What is the use of moments in statistics?

The central question in statistics is that given a set of data, we would like to recover the random process that produced the data (that is, the probability law of the population). This question is extremely difficult in general and in the absence of strong assumptions on the underlying random process you really can't get very far (those who work in nonparametric statistics may disagree with me on this). A natural way to approach this problem would be to look for simple objects that do identify the population distribution if we do make some reasonable assumptions.

The question then becomes what type of objects should we search for. The best arguments I know about why we should look at the Laplace (or Fourier; I'll show you what this is in a second if you don't know) transform of the probability measure are a bit complicated, but naively we can draw a good heuristic from elementary calculus: given all the derivatives of an analytic function evaluated at zero we know everything there is to know about the function through its Taylor series.

Suppose for a moment that the function $f(t) = E[e^{tX}]$ exists and is well behaved in a neighborhood of zero. It is a theorem that this function (when it exists and behaves nicely) uniquely identifies the probability law of the random variable $X$. If we do a Taylor expansion of what is inside the expectation, this becomes a power series in the moments of $X$: $f(t) = \sum_{k=0}^\infty \frac{1}{k!} t^k E[X^k]$ and so to completely identify the law of $X$ we just need to know the population moments. In effect we reduce the question above "identify the population law of $X$" to the question "identify the population moments of $X$".

It turns out that (from other statistics) population moments are extremely well estimated by sample moments when they exist, and you can even get a good feel on how far off from the true moments it is possible to be under some often realistic assumptions. Of course, we can never get infinitely many moments with any degree of accuracy from a sample, so now we would really want to do another round of approximations, but that is the general idea. For "nice" random variables, moments are sufficient to estimate the sample law.

I should mention that what I have said above is all heuristic and doesn't work in most interesting modern examples. In truth, I think the right answer to your question is that we don't need moments because for many relevant applications (particularly in economics) it seems unlikely that all moments even exist. The thing is that when you get rid of moment assumptions you lose an enormous amount of information and power: without at least two, the Central Limit Theorem fails and with it go most of the elementary statistical tests. If you do not want to work with moments, there is a whole theory of nonparametric statistics that make no assumptions at all on the random process.

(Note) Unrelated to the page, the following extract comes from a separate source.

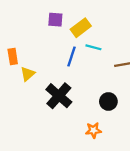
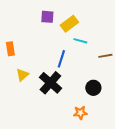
blue line: (72, 57) -> (61, 59), moved
yellow triangle: (28, 74) -> (22, 75), moved

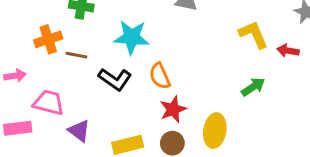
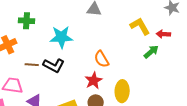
brown line: (76, 55) -> (32, 65), moved
orange semicircle: (160, 76) -> (101, 59), moved
green arrow: (253, 87) -> (151, 52), moved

Moments are the constants of a population, as the mean, variance, etc., are. These constants help in deciding the characteristics of the population and on the basis of these characteristics a population is discussed.

Moments help in finding AM, standard deviation and variance of the population directly, and they help in knowing the graphic shapes of the population.

We can call moments as the constants used in finding the graphic shape, as the graphic shape of the population also help a lot in characterizing a population.

A possible intuition is as follows. Suppose that we have a random variable $X$ and let us consider the probability $P(|X|>x)$ with some $x>0$. We know that $P(|X|>x)\to0$ as $x\to\infty$ (we can prove this using the properties of the cumulative distribution function). But we might be interested in the rate of convergence. For example, can we say that $$x^pP(|X|>x)\to0$$ as $x\to\infty$ with some $p>0$? If $\operatorname E|X|^p<\infty$, then this is actually the case. Also, if $x^pP(|X|>x)\to0$, then $\operatorname E|X|^q<\infty$ for each $q<p$. So moments establish a certain bound on the rate of convergence of $P(|X|>x)$ and this rate of convergence is important in many situations (for instance, the law of large numbers and the central limit theorem). Loosely speaking, the more moments we have, the less probable large values of the random variable are.